Work request
Convert the material from its first line through the line containing "2026 - Canaille Bijoux - © Laure Chevallier" into a Markdown table with the columns Row and Line, giving each line its own numbered row. Leave out blank lines and pictures.
┌────────
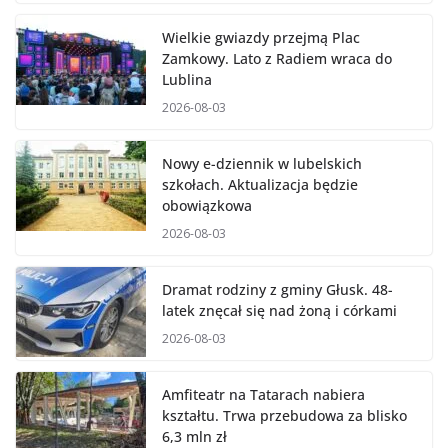
Wielkie gwiazdy przejmą Plac
Zamkowy. Lato z Radiem wraca do
Lublina
2026-08-03
Nowy e-dziennik w lubelskich
szkołach. Aktualizacja będzie
obowiązkowa
2026-08-03
Dramat rodziny z gminy Głusk. 48-
latek znęcał się nad żoną i córkami
2026-08-03
Amfiteatr na Tatarach nabiera
kształtu. Trwa przebudowa za blisko
6,3 mln zł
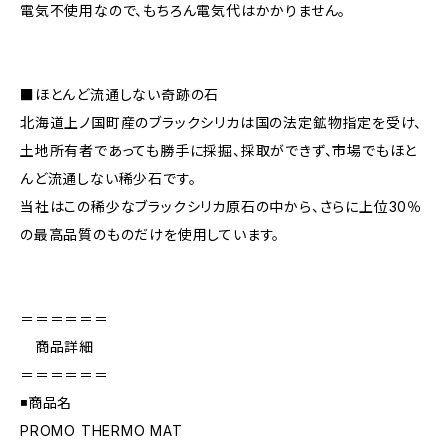
電気不使用なので、もちろん電気代はかかりません。
■ほとんど流通しない奇跡の石
北海道上ノ国町産のブラックシリカは国の法定鉱物指定を受け、
土地所有者であっても勝手に採掘、採取ができず、市場でもほと
んど流通しない稀少石です。
当社はこの稀少なブラックシリカ原石の中から、さらに上位30％
の最高品質のものだけを使用しています。
＝＝＝＝＝＝
商品詳細
＝＝＝＝＝＝
◾️商品名
PROMO THERMO MAT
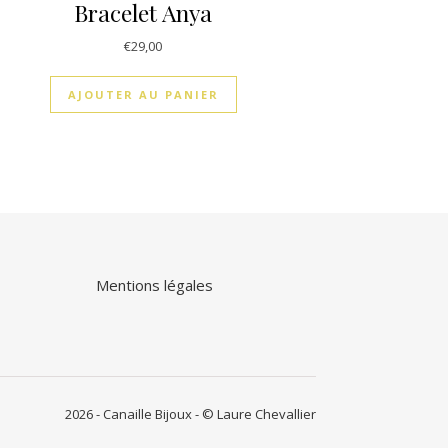
Bracelet Anya
€
29,00
AJOUTER AU PANIER
Mentions légales
2026 - Canaille Bijoux - © Laure Chevallier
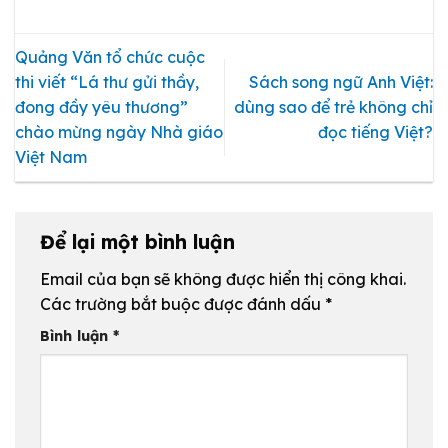
Quảng Văn tổ chức cuộc
thi viết “Lá thư gửi thầy,
Sách song ngữ Anh Việt:
đong đầy yêu thương”
dùng sao để trẻ không chỉ
chào mừng ngày Nhà giáo
đọc tiếng Việt?
Việt Nam
Để lại một bình luận
Email của bạn sẽ không được hiển thị công khai.
Các trường bắt buộc được đánh dấu
*
Bình luận
*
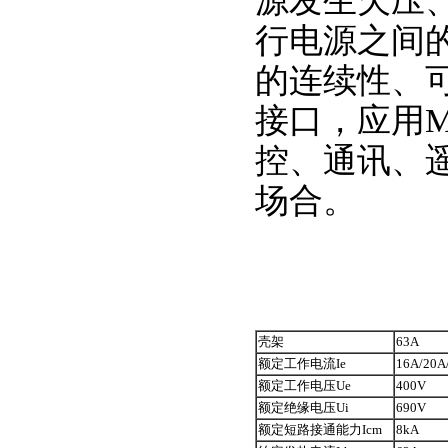
源发生欠压
行电源之间
的连续性、可
接口，应用M
控、通讯、
场合。
壳架
63A
额定工作电流Ie
16A/20A
额定工作电压Ue
400V
额定绝缘电压Ui
690V
额定短路接通能力Icm
8kA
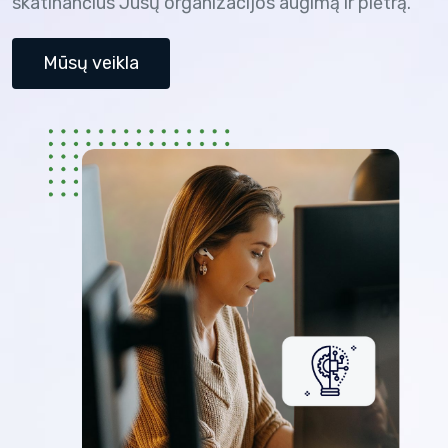
skatinančius Jūsų organizacijos augimą ir plėtrą.
Mūsų veikla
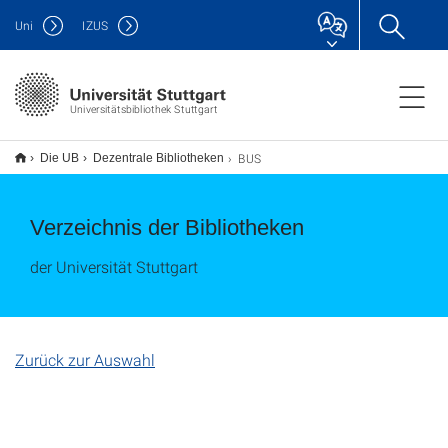
Uni
IZUS
Universitätsbibliothek Stuttgart
BUS
Die UB
Dezentrale Bibliotheken
Verzeichnis der Bibliotheken
der Universität Stuttgart
Zurück zur Auswahl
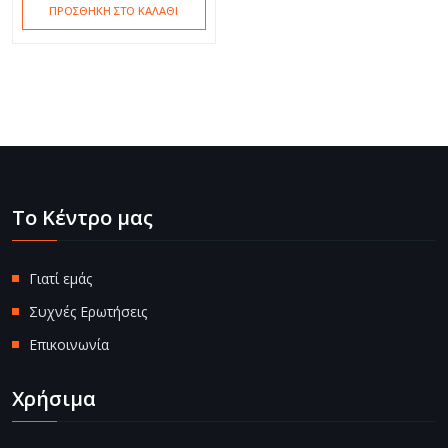
ΠΡΟΣΘΉΚΗ ΣΤΟ ΚΑΛΆΘΙ
Το Κέντρο μας
Γιατί εμάς
Συχνές Ερωτήσεις
Επικοινωνία
Χρήσιμα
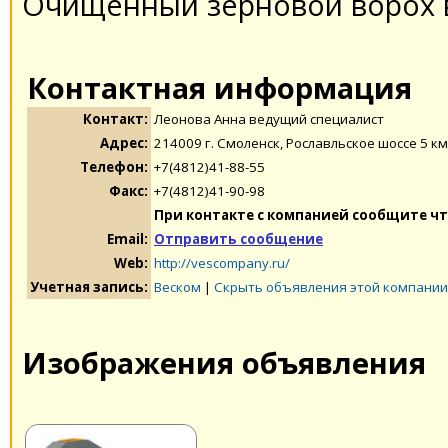
Очищенный зерновой ворох в
Контактная информация
Контакт:
Леонова Анна ведущий специалист
Адрес:
214009 г. Смоленск, Рославльское шоссе 5 км
Телефон:
+7(4812)41-88-55
Факс:
+7(4812)41-90-98
При контакте с компанией сообщите чт
Email:
Отправить сообщение
Web:
http://vescompany.ru/
Учетная запись:
Веском
|
Скрыть объявления этой компании
Изображения объявления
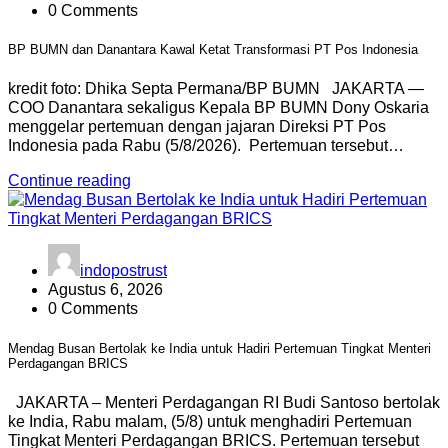
0 Comments
BP BUMN dan Danantara Kawal Ketat Transformasi PT Pos Indonesia
kredit foto: Dhika Septa Permana/BP BUMN JAKARTA —
COO Danantara sekaligus Kepala BP BUMN Dony Oskaria
menggelar pertemuan dengan jajaran Direksi PT Pos
Indonesia pada Rabu (5/8/2026). Pertemuan tersebut…
Continue reading
indopostrust
Agustus 6, 2026
0 Comments
Mendag Busan Bertolak ke India untuk Hadiri Pertemuan Tingkat Menteri
Perdagangan BRICS
JAKARTA – Menteri Perdagangan RI Budi Santoso bertolak
ke India, Rabu malam, (5/8) untuk menghadiri Pertemuan
Tingkat Menteri Perdagangan BRICS. Pertemuan tersebut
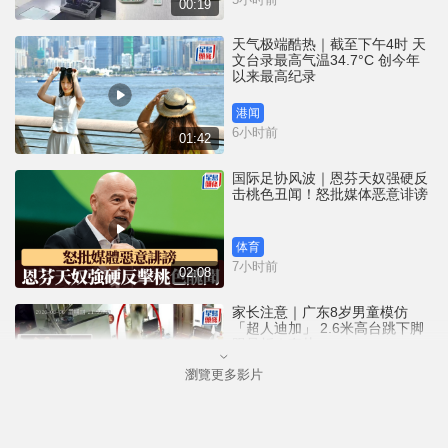
00:19
天气极端酷热｜截至下午4时 天
文台录最高气温34.7°C 创今年
以来最高纪录
港闻
6小时前
01:42
国际足协风波｜恩芬天奴强硬反
击桃色丑闻！怒批媒体恶意诽谤
体育
7小时前
02:08
家长注意｜广东8岁男童模仿
「超人迪加」 2.6米高台跳下脚
跟骨折｜有片
瀏覽更多影片
中国
7小时前
00:31
黄大仙血案│死者预谋报复噪音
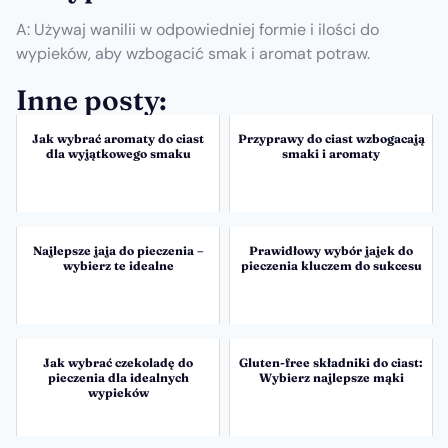
A: Używaj wanilii w odpowiedniej formie i ilości do
wypieków, aby wzbogacić smak i aromat potraw.
Inne posty:
Jak wybrać aromaty do ciast
Przyprawy do ciast wzbogacają
dla wyjątkowego smaku
smaki i aromaty
Najlepsze jaja do pieczenia –
Prawidłowy wybór jajek do
wybierz te idealne
pieczenia kluczem do sukcesu
Jak wybrać czekoladę do
Gluten-free składniki do ciast:
pieczenia dla idealnych
Wybierz najlepsze mąki
wypieków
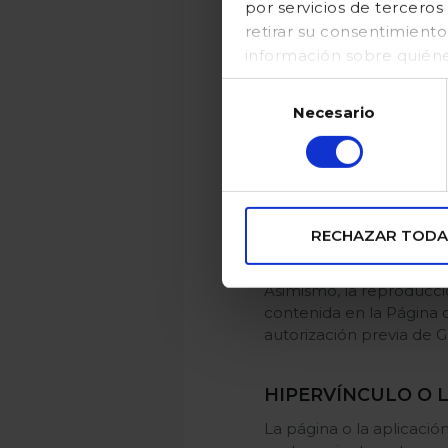
por servicios de tercer
su código de prog
retirar su consentimient
PROPRIEDAD INTE
información sobre quién
en nuestraPolítica de coo
Toda la página y aplicac
Selección
combinaciones de colore
Necesario
de
están protegidos por las
consentimiento
distribución, comunicaci
GOCCO no garantiza que l
mismos por parte del us
contenido es responsabil
RECHAZAR TODA
Asimismo, la reproducción
contenida en la Página o e
autorización previa de 
HIPERVÍNCULO O 
La página o la aplicació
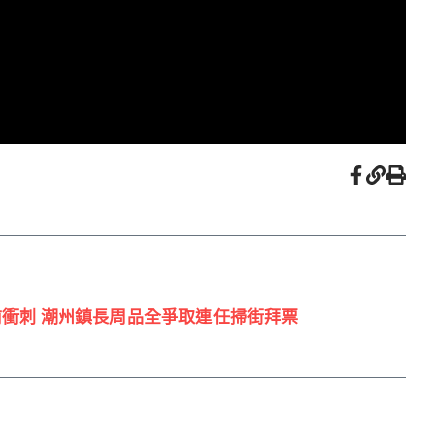
1 選前衝刺 潮州鎮長周品全爭取連任掃街拜票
└────────
Answer for this exercise
| Row | Line |
|---|---|
| 1 | Wielkie gwiazdy przejmą Plac |
| 2 | Zamkowy. Lato z Radiem wraca do |
| 3 | Lublina |
| 4 | 2026-08-03 |
| 5 | Nowy e-dziennik w lubelskich |
| 6 | szkołach. Aktualizacja będzie |
| 7 | obowiązkowa |
| 8 | 2026-08-03 |
| 9 | Dramat rodziny z gminy Głusk. 48- |
| 10 | latek znęcał się nad żoną i córkami |
| 11 | 2026-08-03 |
| 12 | Amfiteatr na Tatarach nabiera |
| 13 | kształtu. Trwa przebudowa za blisko |
| 14 | 6,3 mln zł |
| 15 | 電気不使用なので、もちろん電気代はかかりません。 |
| 16 | ■ほとんど流通しない奇跡の石 |
| 17 | 北海道上ノ国町産のブラックシリカは国の法定鉱物指定を受け、 |
| 18 | 土地所有者であっても勝手に採掘、採取ができず、市場でもほと |
| 19 | んど流通しない稀少石です。 |
| 20 | 当社はこの稀少なブラックシリカ原石の中から、さらに上位30％ |
| 21 | の最高品質のものだけを使用しています。 |
| 22 | ＝＝＝＝＝＝ |
| 23 | 商品詳細 |
| 24 | ＝＝＝＝＝＝ |
| 25 | ◾️商品名 |
| 26 | PROMO THERMO MAT |
| 27 | Bracelet Anya |
| 28 | € |
| 29 | 29,00 |
| 30 | AJOUTER AU PANIER |
| 31 | Mentions légales |
| 32 | 2026 - Canaille Bijoux - © Laure Chevallier |